ETO2-GLIS2 Controls Differentiation Arrest and Self-Renewal through Aberrant Enhancers Regulation in Pediatric Leukemia

Deregulated gene expression due to genetic alterations, such as gene fusions affecting transcription and/or epigenetic factors is the hallmark of acute myeloid leukemia and the basis for the differentiation block of hematopoietic progenitors. Acute megakaryoblastic leukemia (AMKL) is a subtype of poor prognosis acute myeloid leukemia (AML) affecting primarily young children. Recently, the ETO2-GLIS2 fusion has been identified in 20-30% of de novo AMKL and associated with the worst prognosis in this subtype of AML. To characterize the transformation induced by ETO2-GLIS2, we first defined the consequences of ETO2-GLIS2 expression on hematopoietic progenitors and the contribution of ETO2 and GLIS2 on differentiation and self-renewal. Using methylcellulose replating assays and phenotype characterization, we show that the GLIS2 moiety drives the megakaryocytic phenotype whereas both the ETO2 and GLIS2 moieties are required for maintaining self-renewal. Global expression profiling and comparison to patients' signature consistently identify ETO2-GLIS2-mediated deregulation of major transcriptional regulators of hematopoiesis and leukemogenesis, including overexpression of the ERG oncogene. ChIP-seq analysis reveals that ETO2-GLIS2 is recruited at normal ETO2 complexes sites and also at GLIS2-specific targets through binding via GLIS2 DNA-binding domain.

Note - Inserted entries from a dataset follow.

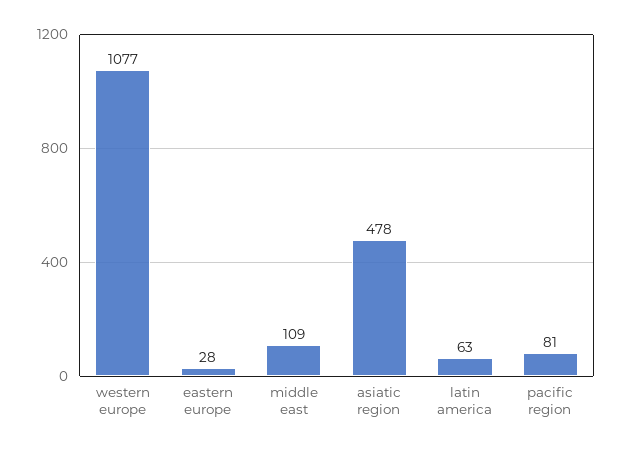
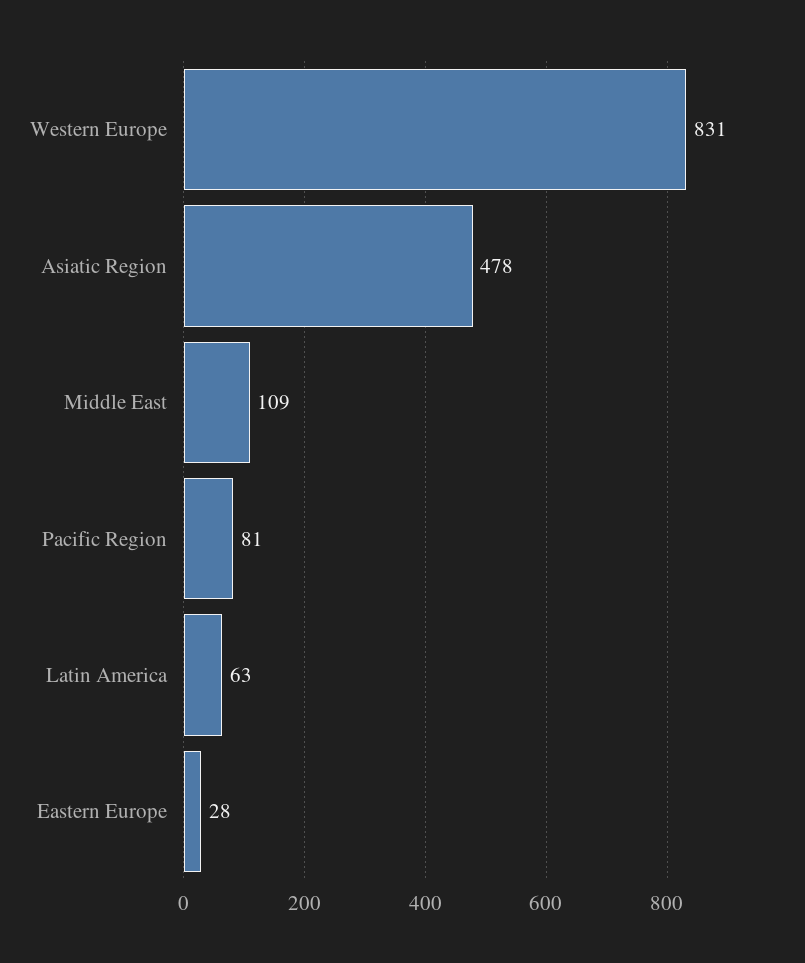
western europe: 1077 -> 831

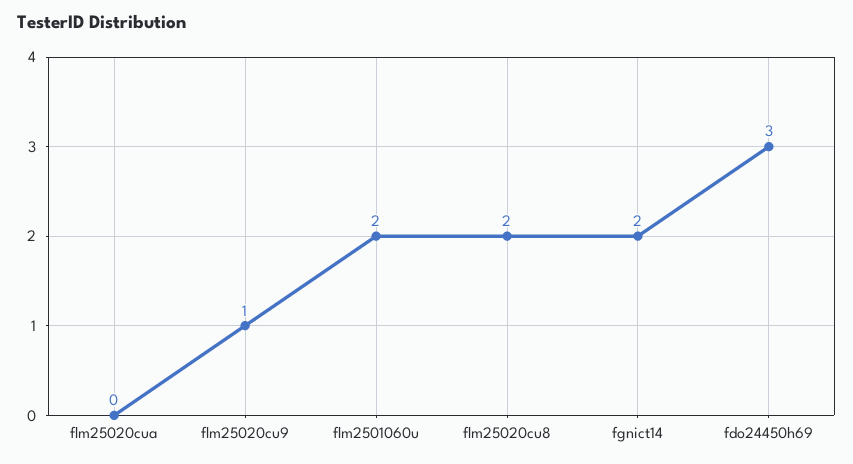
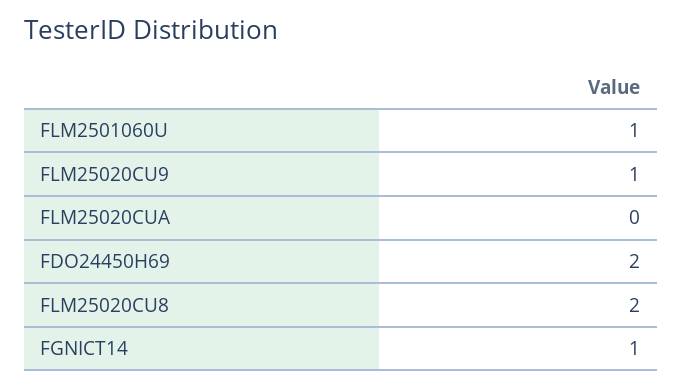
flm2501060u: 2 -> 1
fgnict14: 2 -> 1
fdo24450h69: 3 -> 2

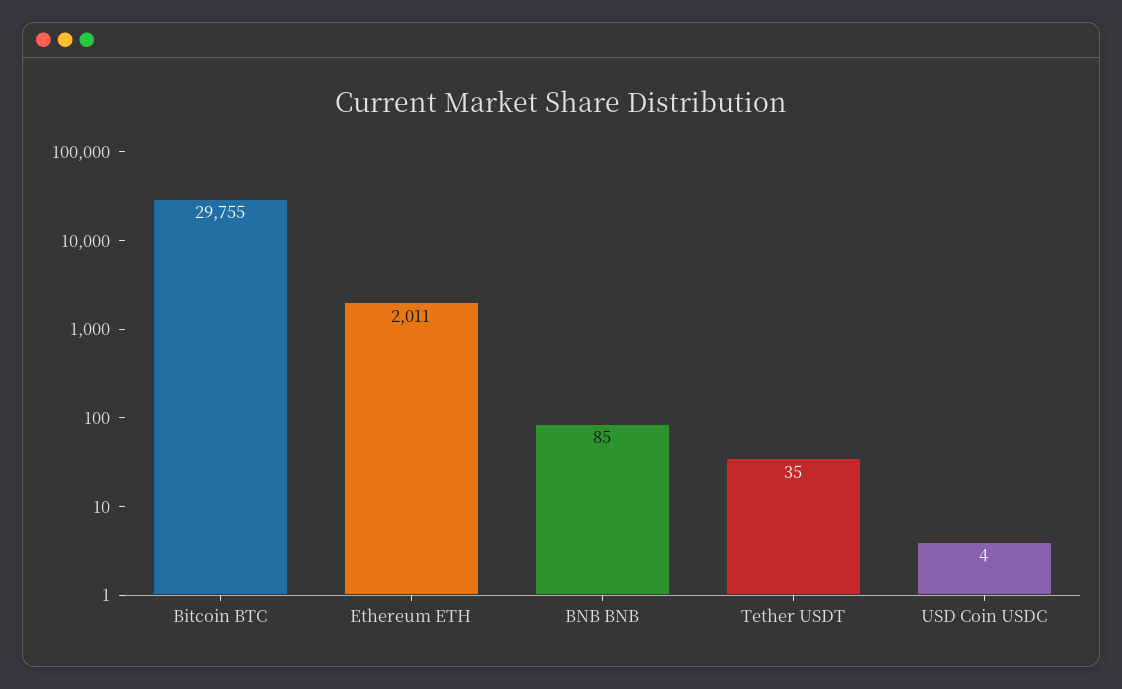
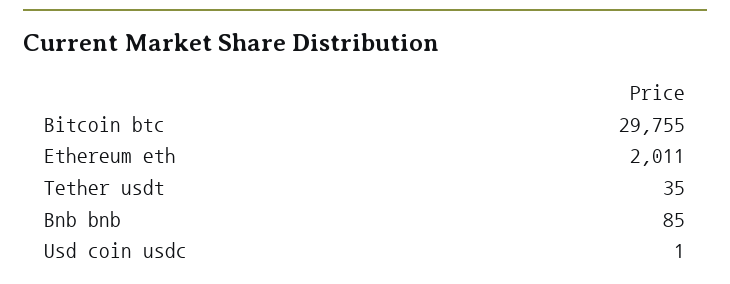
USD Coin USDC: 4 -> 1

We demonstrate that ETO2-GLIS2 fusion localize at half of H3K27Ac-dense enhancers, so called super-enhancers, to control transcription of associated genes. We show that interaction of ETO2-GLIS2 with ETO2 complexes is an essential node for the transcriptional control by the fusion at enhancer elements. Indeed, ETO2-GLIS2 dimerizes and interacts with endogenous ETO2 via its NHR2 domains. An NHR2 peptide-interference strategy inhibits oligomerization, reverses the transcriptional activation at enhancers, promotes megakaryocytic differentiation and abrogates human AMKL cells maintenance in vivo. Finally, upregulation of ERG by ETO2-GLIS2 further strengthen enhancers formation as ERG is co-recruited generating a feed forward loop at these elements and its knockdown or genetic inactivation downregulates expression of ETO2-GLIS2 targets required for leukemic cells survival. We propose that the megakaryocytic differentiation arrest and self-renewal controlled by ETO2-GLIS2 results from an imbalance in the expression of master transcription factors imposed by aberrant chromatin structures at enhancers that may be disrupted by targeting the NHR2 interface.